— WORK TO COMPLETE —
Retype the book review word for word, keeping every line as it appears.

Conceptually, I loved this book. The narrative certainly had a fairy-tale quality that I enjoyed, and the prose was often beautiful. This is the kind of book that it would be a pleasure to read aloud to oneself. Maisie’s narration from childhood to young adulthood was interesting, clearly unreliable but all the better for it. I did wish that she had stayed younger for more of the novel, but then I suppose it would have been more of a candidate for a duology instead.

Maisie’s perspective is interspersed with that of the ‘lost women’ of the Blakely family (her mother’s family), women who throughout the ages have sought refuge of different sorts in the woods surrounding the estate.

These two perspectives played well off each other and were probably my favourite part of the book outside of the concept itself. The ‘origin’ chapters of each woman were the parts I liked the most.

The lost women are all interesting in their vices and faults, and I would have gladly read more about them all. Maisie is exactly as you’d expect someone so isolated to be: naïve, eager to make friends, and foolish as heck. Peter (her father) was a flawed man, whose character arc I found excellent as he learned and grew during his short presence in the narrative. The two male side characters were both quite forgettable and firstly seemed to be shoehorned in as possible love interests. When one is revealed to be something else, it was a rather stale twist that didn’t quite make the impact it should have.

Scene geometry reasoning data

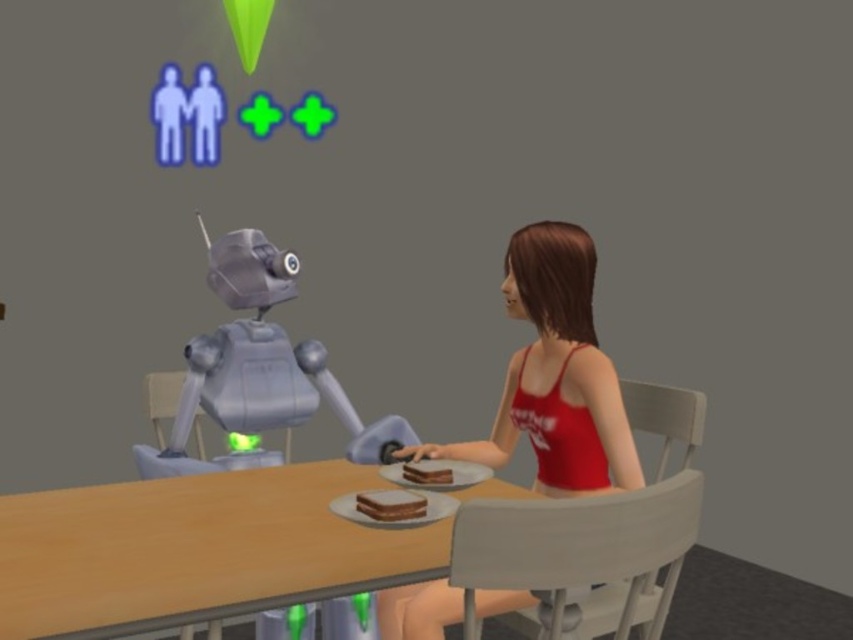
The image size is (853, 640). Find the location of `white plastic chair at lower right`. white plastic chair at lower right is located at coordinates (579, 552).

Who is positioned more to the left, white plastic chair at lower right or chocolate cake at table?

chocolate cake at table is more to the left.

Is point (686, 544) positioned after point (442, 467)?

No, (686, 544) is in front of (442, 467).

The width and height of the screenshot is (853, 640). Find the location of `white plastic chair at lower right`. white plastic chair at lower right is located at coordinates (579, 552).

Is red matte tank top at center above metallic gray chair at left?

Yes, red matte tank top at center is above metallic gray chair at left.

Which is more to the right, red matte tank top at center or metallic gray chair at left?

red matte tank top at center is more to the right.

Image resolution: width=853 pixels, height=640 pixels. What do you see at coordinates (554, 374) in the screenshot?
I see `red matte tank top at center` at bounding box center [554, 374].

Identify the location of red matte tank top at center. (554, 374).

Which is in front, point (160, 385) or point (398, 508)?

Point (398, 508) is in front.

Does metallic gray chair at left have a greater width compared to chocolate cake at center?

Yes.

Locate an element on the screen. This screenshot has height=640, width=853. metallic gray chair at left is located at coordinates (161, 397).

— RESPONSE FOR THIS EXERCISE —
Conceptually, I loved this book. The narrative certainly had a fairy-tale quality that I enjoyed, and the prose was often beautiful. This is the kind of book that it would be a pleasure to read aloud to oneself. Maisie’s narration from childhood to young adulthood was interesting, clearly unreliable but all the better for it. I did wish that she had stayed younger for more of the novel, but then I suppose it would have been more of a candidate for a duology instead.

Maisie’s perspective is interspersed with that of the ‘lost women’ of the Blakely family (her mother’s family), women who throughout the ages have sought refuge of different sorts in the woods surrounding the estate.

These two perspectives played well off each other and were probably my favourite part of the book outside of the concept itself. The ‘origin’ chapters of each woman were the parts I liked the most.

The lost women are all interesting in their vices and faults, and I would have gladly read more about them all. Maisie is exactly as you’d expect someone so isolated to be: naïve, eager to make friends, and foolish as heck. Peter (her father) was a flawed man, whose character arc I found excellent as he learned and grew during his short presence in the narrative. The two male side characters were both quite forgettable and firstly seemed to be shoehorned in as possible love interests. When one is revealed to be something else, it was a rather stale twist that didn’t quite make the impact it should have.